More than 20,000 athletes will take their marks on Liberty Avenue for the Dick’s Sporting Goods Pittsburgh Marathon. But not all of them are running.
Ashli Molinero, director, UPMC Disabilities Resource Center is a seasoned handcyclist. She will tackle the 26.2-mile course on wheels for the sixth time.
Encouraged by Rory Cooper, Ph.D., University of Pittsburgh School of Health and Rehabilitation Sciences, and UPMC’s Michael Boninger, MD, Ashli started handcycling. She ventured into the world of recreational handcycling as a way to increase her activity level.
Born with spina bifida, Ashli said handcycling allows her to stay active and leave her mark on an up-and-coming sport.
“I love the speed, love the challenge, love the network of other handcyclists across the country,” she said.
The Grueling World of Elite Handcycling
After a decade of handcycling in her spare time, Ashli started to compete in races.
A handcycle is a three-wheel vehicle powered by the rider’s arms. Racing wheels — designed for speed — come in all types of shapes and sizes.
Few women compete in handcycling at the national level — a fact that didn’t deter Ashli.
“I recognized that I had competitive speeds,” Ashli said. “And there weren’t many other women who were doing this nationally.”
After wrapping up her first race, she took on marathons in:
- New York
- Los Angeles
Her greatest challenge awaited off the mainland — the Alaska Challenge.
The Alaska Challenge is the longest handcycle race in the world. It stretches more than 250 miles — from Fairbanks to Anchorage — over the course of five days.
The race ends in a 17-mile, 4,000-foot ascent to the finish line.
Handcycling in the Pittsburgh Marathon
A native of Pittsburgh’s South Hills, Ashli said the Pittsburgh Marathon has special meaning to her.
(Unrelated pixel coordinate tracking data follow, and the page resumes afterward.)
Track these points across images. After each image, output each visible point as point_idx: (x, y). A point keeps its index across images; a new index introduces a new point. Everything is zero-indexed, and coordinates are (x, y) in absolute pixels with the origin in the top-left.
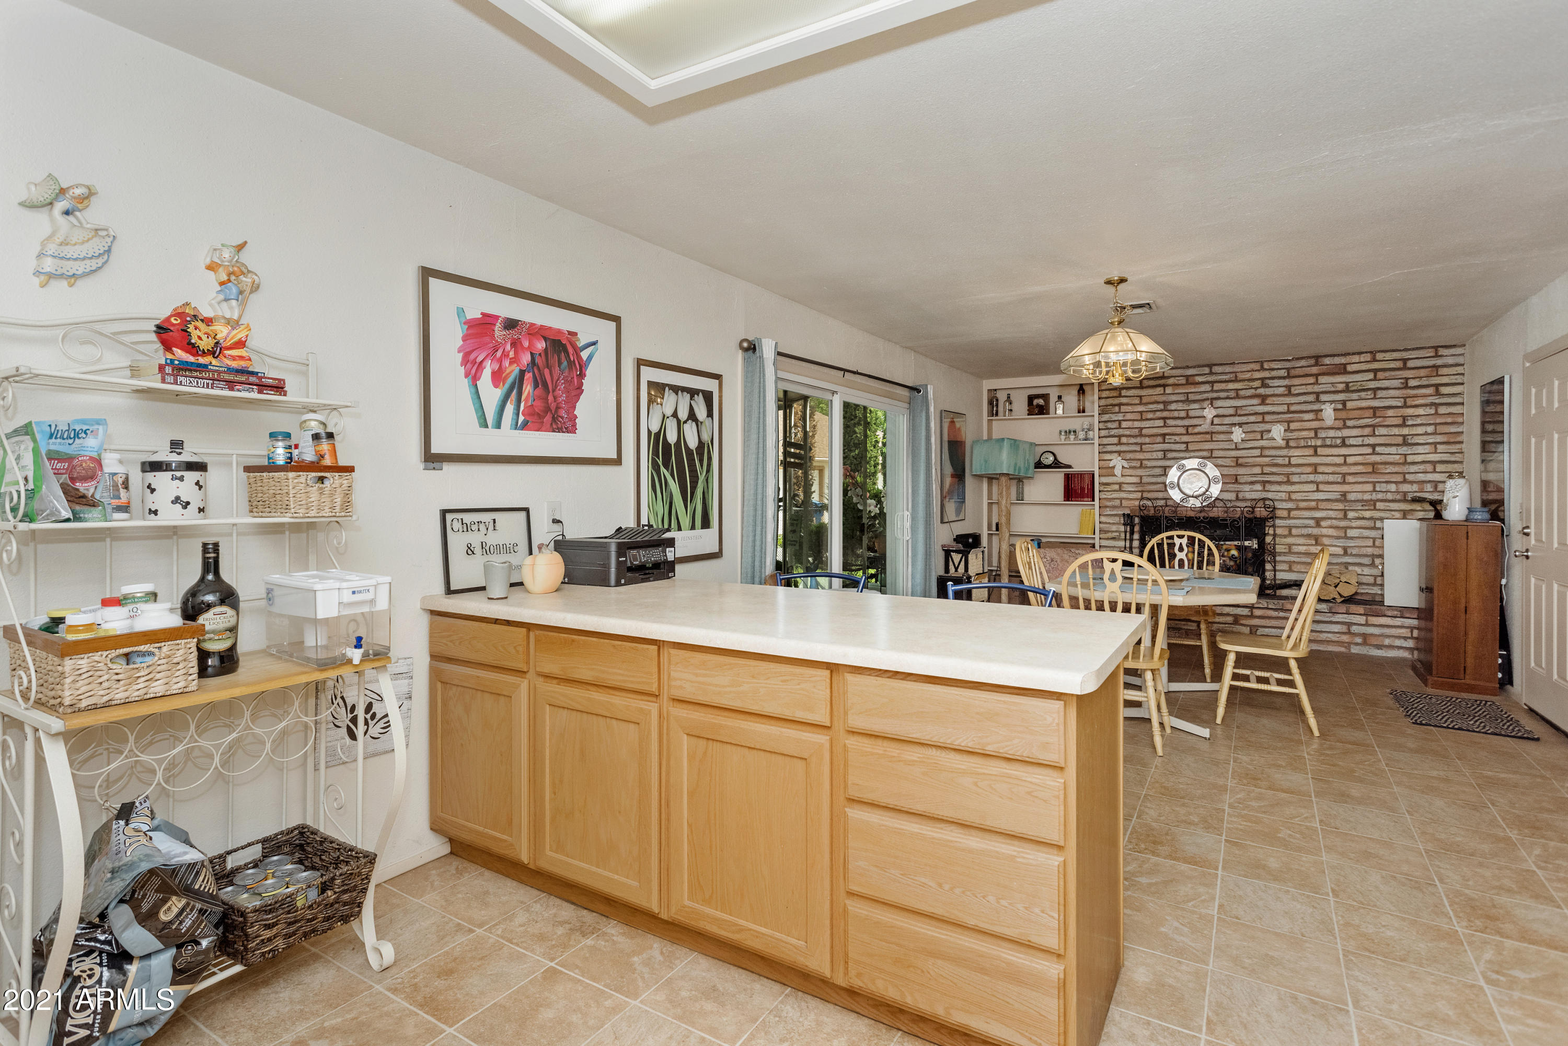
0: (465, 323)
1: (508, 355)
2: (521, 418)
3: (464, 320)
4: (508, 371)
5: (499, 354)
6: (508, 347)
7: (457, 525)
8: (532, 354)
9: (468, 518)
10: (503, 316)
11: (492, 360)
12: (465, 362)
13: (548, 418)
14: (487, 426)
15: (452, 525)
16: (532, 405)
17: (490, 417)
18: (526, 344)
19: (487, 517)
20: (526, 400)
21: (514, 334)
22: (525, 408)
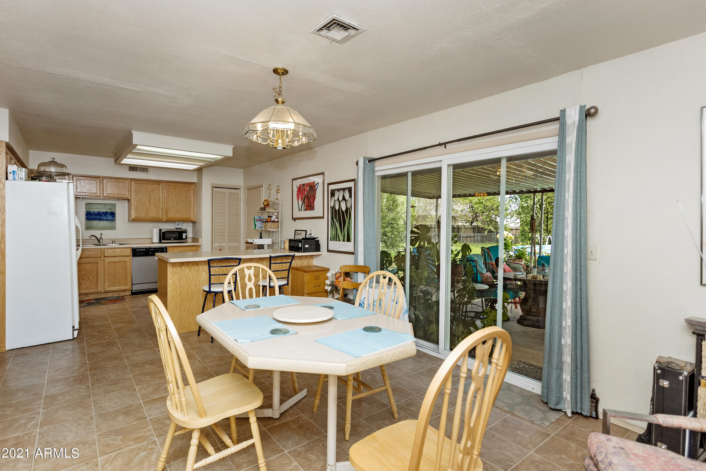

She said the view of Pittsburgh’s distinct neighborhoods and cityscapes are what makes the marathon one of the city’s greatest events.
Handcyclists from across the country gather for the race, forming a sense of community within the sport.
“It’s amazing watching the Pittsburgh handcycle field continue to grow,” Ashli said.
Encouraging a Healthy Lifestyle
As an employee of UPMC, Ashli makes it her mission to urge others to live a healthy, active life.
To prep for the marathon, she rides many times each week, honing her sport on the city’s steep hills. She also works with a personal trainer.
Ashli wants to raise awareness for the health and wellness of people with disabilities. She hopes others will follow her lead by finding ways to “get out there and get active.”